● **Exercise**
This exercise calls for the line with "root of tail: (134, 237)", the line with "right knee: (144, 284)", and all lines between them in the material below, output exactly and with no other lines.

● **Input records**
____________________

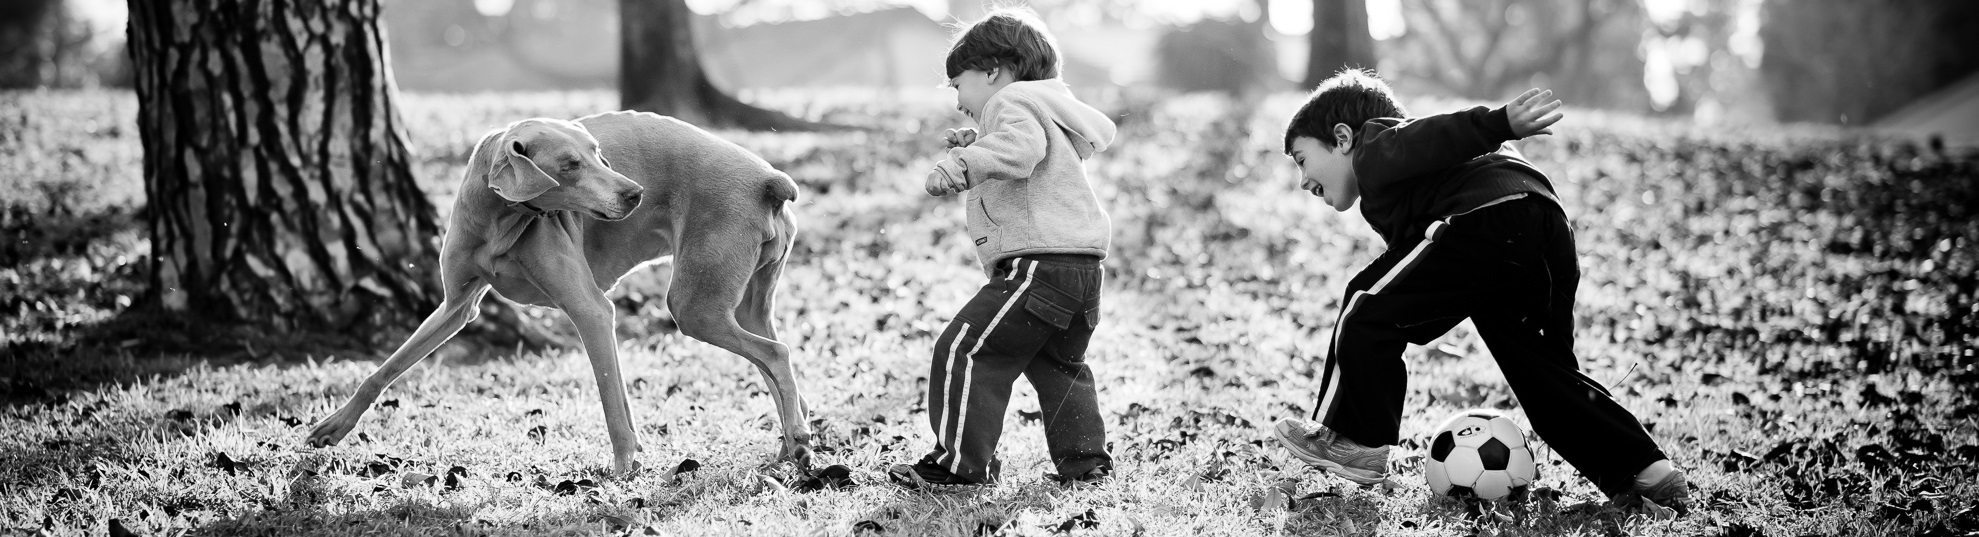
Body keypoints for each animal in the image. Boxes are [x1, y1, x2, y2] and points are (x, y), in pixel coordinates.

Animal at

____________________

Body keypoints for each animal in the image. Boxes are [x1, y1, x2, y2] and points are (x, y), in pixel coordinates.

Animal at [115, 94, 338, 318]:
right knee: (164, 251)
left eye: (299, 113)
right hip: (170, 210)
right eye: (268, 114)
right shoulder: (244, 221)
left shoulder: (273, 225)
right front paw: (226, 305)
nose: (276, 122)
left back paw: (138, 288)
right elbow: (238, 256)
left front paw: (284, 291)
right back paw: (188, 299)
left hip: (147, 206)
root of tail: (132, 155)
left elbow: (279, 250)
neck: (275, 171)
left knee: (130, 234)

____________________

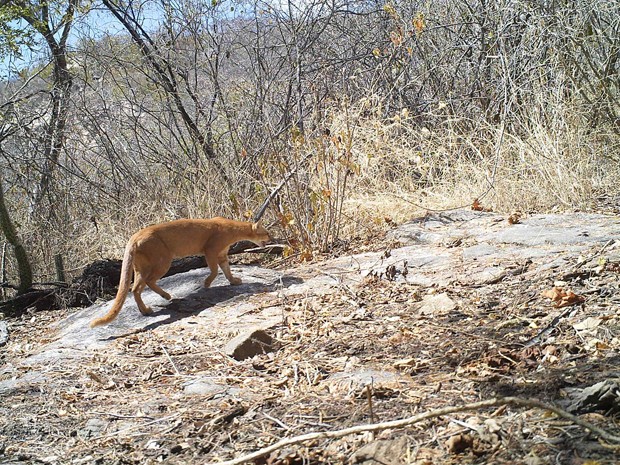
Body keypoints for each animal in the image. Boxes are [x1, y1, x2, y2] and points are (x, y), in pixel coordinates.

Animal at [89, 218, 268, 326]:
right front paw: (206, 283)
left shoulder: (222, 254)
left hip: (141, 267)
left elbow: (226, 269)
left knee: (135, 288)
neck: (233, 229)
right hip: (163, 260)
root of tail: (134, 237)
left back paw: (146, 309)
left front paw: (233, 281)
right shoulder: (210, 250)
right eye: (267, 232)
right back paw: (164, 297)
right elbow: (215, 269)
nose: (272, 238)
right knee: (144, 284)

____________________

● **Result of this task**
root of tail: (134, 237)
left back paw: (146, 309)
left front paw: (233, 281)
right shoulder: (210, 250)
right eye: (267, 232)
right back paw: (164, 297)
right elbow: (215, 269)
nose: (272, 238)
right knee: (144, 284)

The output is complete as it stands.